When I entered the theatre, I found myself in a living room. I was taken aback and felt as though I hadn’t meant to enter that way, but soon realised that this was the only entrance. Thrust into the action, it is a credit to the set-design that I really felt as though I had intruded into someone’s home. A traverse stage, with the acting placed across the middle of the room and the audience on either side, the layout was impressive. On one side there was a community-hall-like stage with a spotlight and a row of audience chairs in front of it, and behind these began the 1950s living room which was excellently decorated. How appropriate the set and costumes were for the period was a particular highlight for me, and the designers Tara Kelly and Chloe Dootson-Graube outdid themselves, from the furniture to the tweed jackets and the classic cigarette holder.

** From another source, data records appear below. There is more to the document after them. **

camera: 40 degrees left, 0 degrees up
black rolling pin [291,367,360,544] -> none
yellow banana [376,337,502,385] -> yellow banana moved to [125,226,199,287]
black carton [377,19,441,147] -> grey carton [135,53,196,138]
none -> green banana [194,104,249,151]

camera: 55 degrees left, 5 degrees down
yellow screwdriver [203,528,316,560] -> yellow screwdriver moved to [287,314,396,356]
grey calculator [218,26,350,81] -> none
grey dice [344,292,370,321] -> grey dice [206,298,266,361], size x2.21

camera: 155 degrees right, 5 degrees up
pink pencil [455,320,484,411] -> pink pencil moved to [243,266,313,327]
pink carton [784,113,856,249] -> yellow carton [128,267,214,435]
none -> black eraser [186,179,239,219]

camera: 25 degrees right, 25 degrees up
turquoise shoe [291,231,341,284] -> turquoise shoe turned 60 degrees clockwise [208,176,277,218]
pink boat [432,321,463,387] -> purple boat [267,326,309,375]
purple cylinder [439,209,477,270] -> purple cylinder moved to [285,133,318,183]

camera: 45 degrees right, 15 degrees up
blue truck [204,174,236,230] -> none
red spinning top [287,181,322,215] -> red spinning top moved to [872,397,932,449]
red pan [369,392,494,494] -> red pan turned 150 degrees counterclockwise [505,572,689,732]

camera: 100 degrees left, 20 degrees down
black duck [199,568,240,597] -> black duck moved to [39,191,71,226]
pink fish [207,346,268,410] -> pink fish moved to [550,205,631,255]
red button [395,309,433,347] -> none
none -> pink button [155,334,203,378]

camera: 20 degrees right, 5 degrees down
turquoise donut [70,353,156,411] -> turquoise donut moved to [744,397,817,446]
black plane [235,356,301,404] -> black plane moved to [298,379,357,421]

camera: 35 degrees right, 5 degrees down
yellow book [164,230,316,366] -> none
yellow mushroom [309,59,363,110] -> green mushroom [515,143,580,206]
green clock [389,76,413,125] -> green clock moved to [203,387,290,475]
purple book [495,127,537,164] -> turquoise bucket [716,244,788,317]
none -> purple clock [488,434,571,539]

What really stole the show for me was the live orchestra. Bringing the play to a resounding start, I was instantly engaged with the opening scene. From feet-tapping trumpet blows to the creation of a nostalgic, vinyl-esque atmosphere that transported me into the period, I was incredibly impressed with the professionality of the music. In particular, the songs Wade performed as part of Archie’s acts, including “Thank God I’m Normal” and “Why Should I Care?”, lit up the room with laughter and were made especially triumphant by the accompanying music. Of course, I cannot omit the two dancers (Gregor Roach and Alex Fleming-Brown) whose stripping down into Union Jack underwear really caught audience attention. These scenes were creatively pulled off, with lighting, costume, and sound design all truly making it feel as though I was experiencing traditional music-hall entertainment.
The performance was, as expected, too long and the ending was dragged out beyond comfort, yet this is perhaps a fault of the script rather than directing and it was truly an impressive feat that the cast were able, despite a few rushed scene changes, to maintain their characters and, notably, their accents. Their scenes all together were dynamic, and one could really feel a sense of dysfunctional family shine through, even past all the on-stage smoking which itself was a nice touch.
The acting was superb. The sinister side of Archie was excellently brought out by Wade, whose commitment to both the crazed stage-personality and spiteful, crude home-body left me feeling uncomfortable and as sombre as he hopeless. Although in his own way resentful, Grandad’s character brought a sense of normality to the piece and Campbell achieved a strange lovability (as loveable as a racist and misogynistic granddad can be) to the role that broke up the continuously descending drunk scenes. The audience came to pity Jean, whose inner turmoil over family, politics, and the “right” thing was so clearly expressed by Marshall throughout. Her expressions and reactions to the chaos unfolding around her – which she too participated in – were never faltering, immersing the audience in the aching disappointment family can provide. Barclay’s portrayal of the constantly fretful, drab Phoebe was my personal favourite. Her accent stunningly captured the period and I fully believed her character, the incessant whining eliciting laughter from the audience and her overly emotional persona wonderfully expressed through Barclay’s mannerisms.
There were many striking monologues throughout this piece, but Wade’s dire speech on the impact, or lack thereof, that one has on the world was especially captivating. “I’ll never make a beautiful fuss,” he remarks, highlighting the sombre period, and dispirited England. The Rice family is self-described as “deadbeats” and “down-and-outs”, and whilst this play so excellently captures these individuals and the wider period, the performance is far from it. Engaging, entertaining, and moving, ‘The Entertainer’ is brilliant.